To call Saddam a gambler is, in the first instance, just not true.  A gambler would have invaded Kuwait without first consulting the U.S.  Would have initiated the Iran war without tying down any help from the U.S.  Would have confronted the U.S. militarily in Kuwait.  Saddam did none of these.  He made some bad decisions, and in each case, the stakes were relatively tolerable - - military defeat. 

In none of their "gambles" did Hitler or Saddam face any serious risk of total nuclear anihilation, which is the risk that Saddam would have faced had he given WMD to terrorists who then used them on the US.  Usually even "gamblers" who make lots of crazy bets would pass this one up.  If they took the bet, it would only be because it promised some enormous benefit.  What possible benefit could Saddam derive from such a gamble?  That two or three cities in the US would be taken out, leaving the rest of the infidel giant unharmed and enraged?  THAT'S the gamble he would have taken?  Two or three American cities in return for ALL of Iraq and all of its people, Saddam and his loved ones included?

To merely state the stakes is to reveal the absurdity of the argument.  But people buy it.  Why?  Saddam "is a gambler."  Period.  End of story.  All gamblers are equally insane and all will court nuclear anihilation for trivial benefits.  Happens every day.  Not.  Well, try madman.  Saddam is a "madman."  And a gambler.

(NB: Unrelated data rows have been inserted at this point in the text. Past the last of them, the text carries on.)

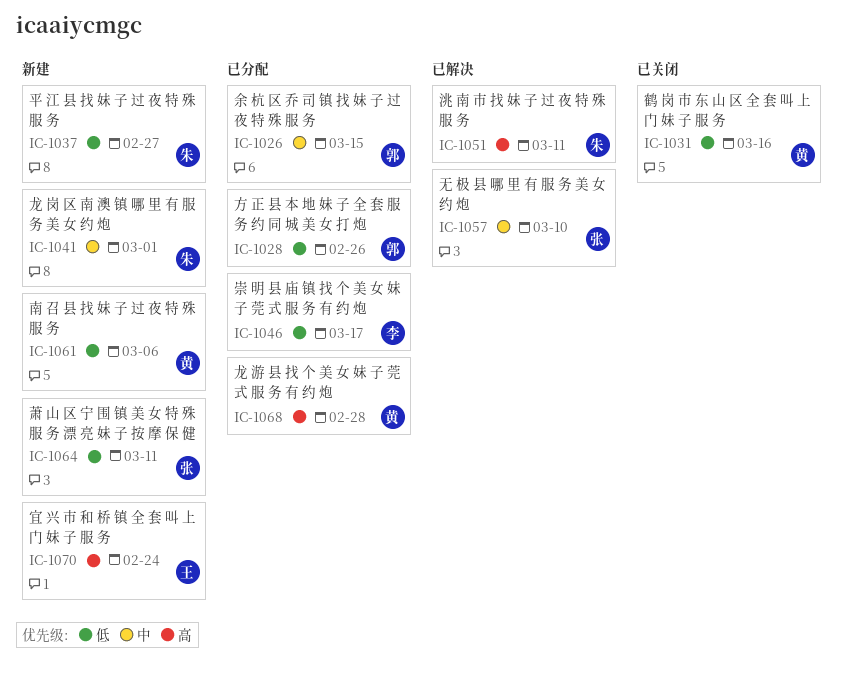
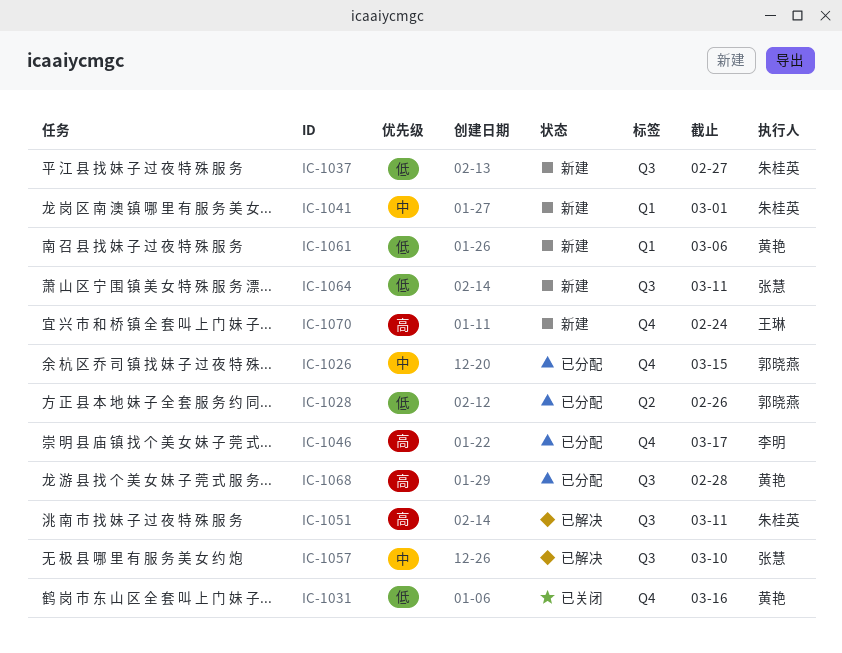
IC-1046, priority: 低 -> 高

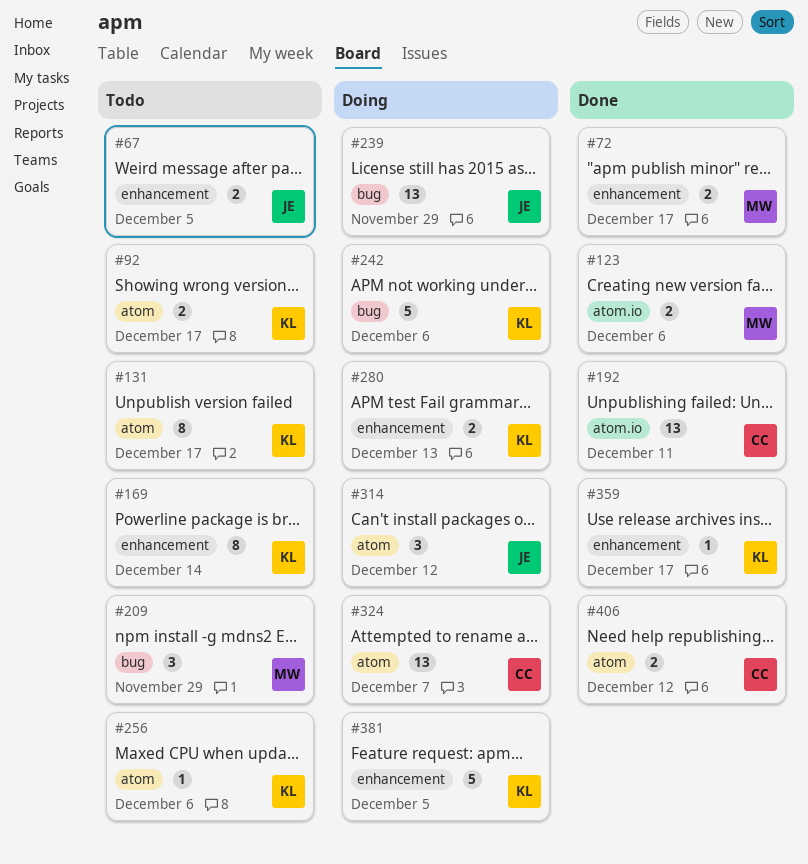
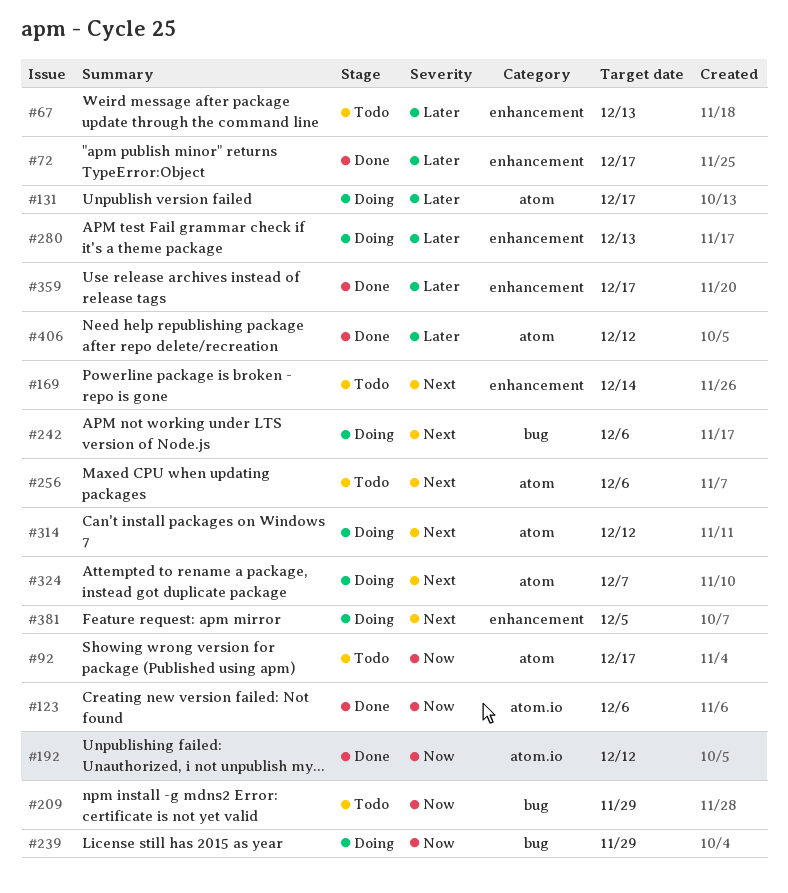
#67, due: Dec 5 -> Dec 13
#131, status: Todo -> Doing
#192, due: Dec 11 -> Dec 12

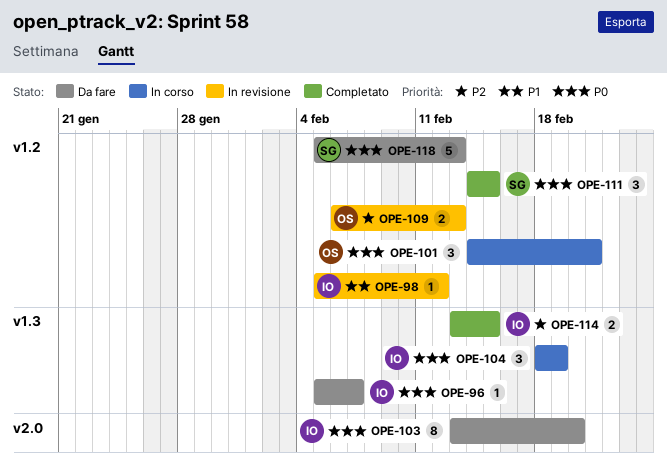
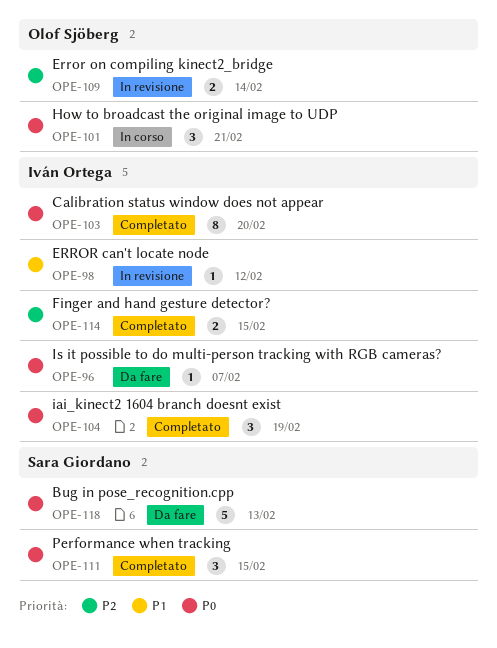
OPE-103, status: Da fare -> Completato
OPE-104, status: In corso -> Completato
OPE-109, due: Feb 13 -> Feb 14

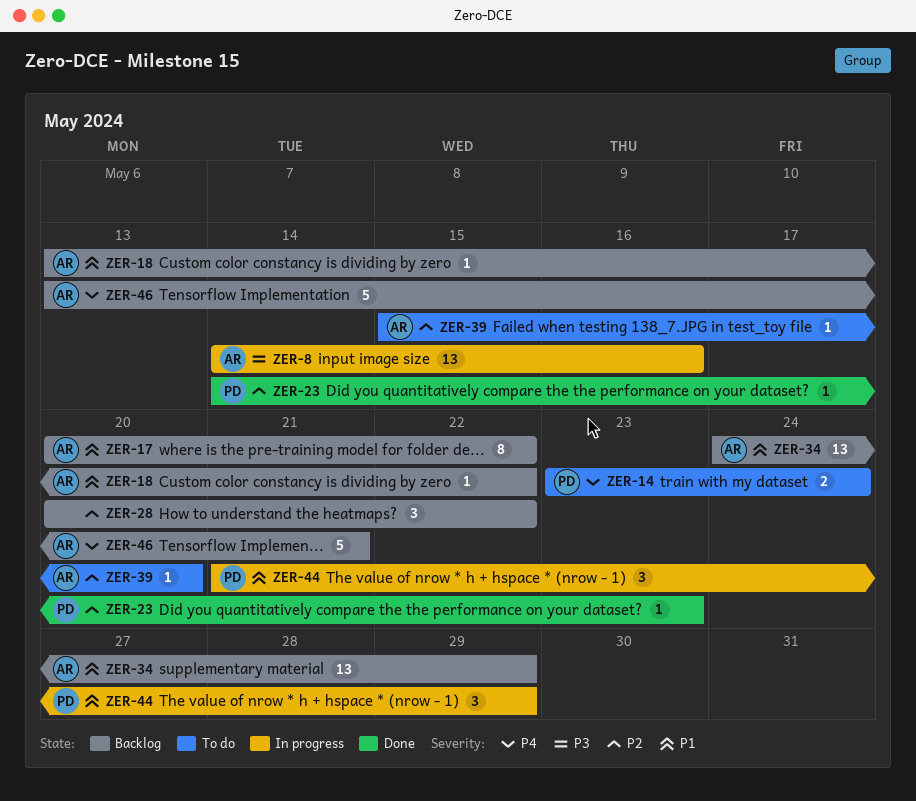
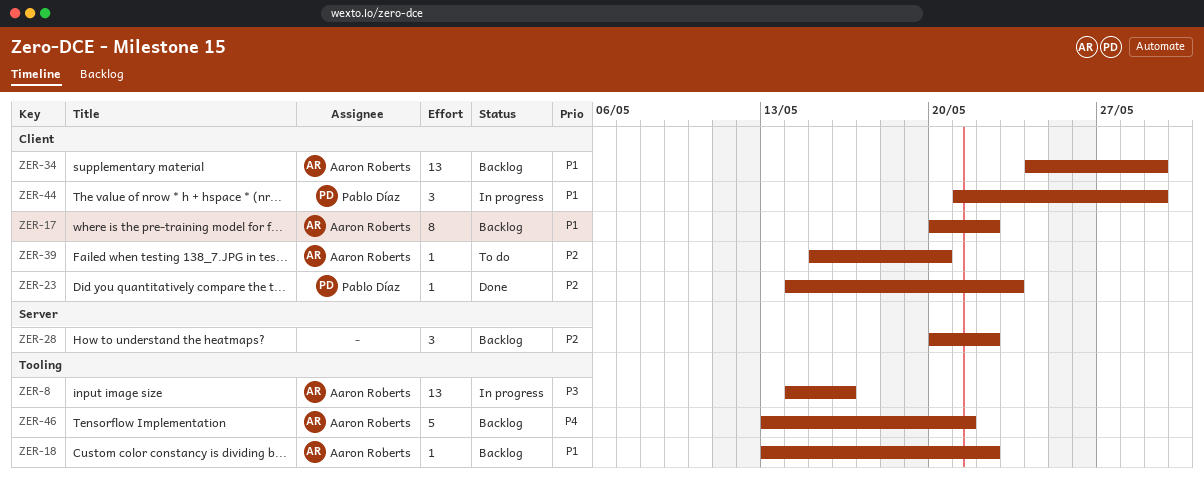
ZER-14: present -> none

The problem is, in order for Bush to be justified, Saddam has to be some kind of threat.  Saddam ISN'T a threat to the U.S.A.  Couldn't be a threat to the U.S.A.  He represented a nation of about 23 million, the U.S. 300 million of the most heavily armed people on the face of the earth, with unlimited nukes.  The concept is ludicrous.  But it has to be created and sold.  And that's where those labels come in - - "madman;" "gambler."  It's as if, for some people, all rational thinking stops once the label appears.  That was my basic beef.  And I'm sorry if I appeared to be a little testy in stating it.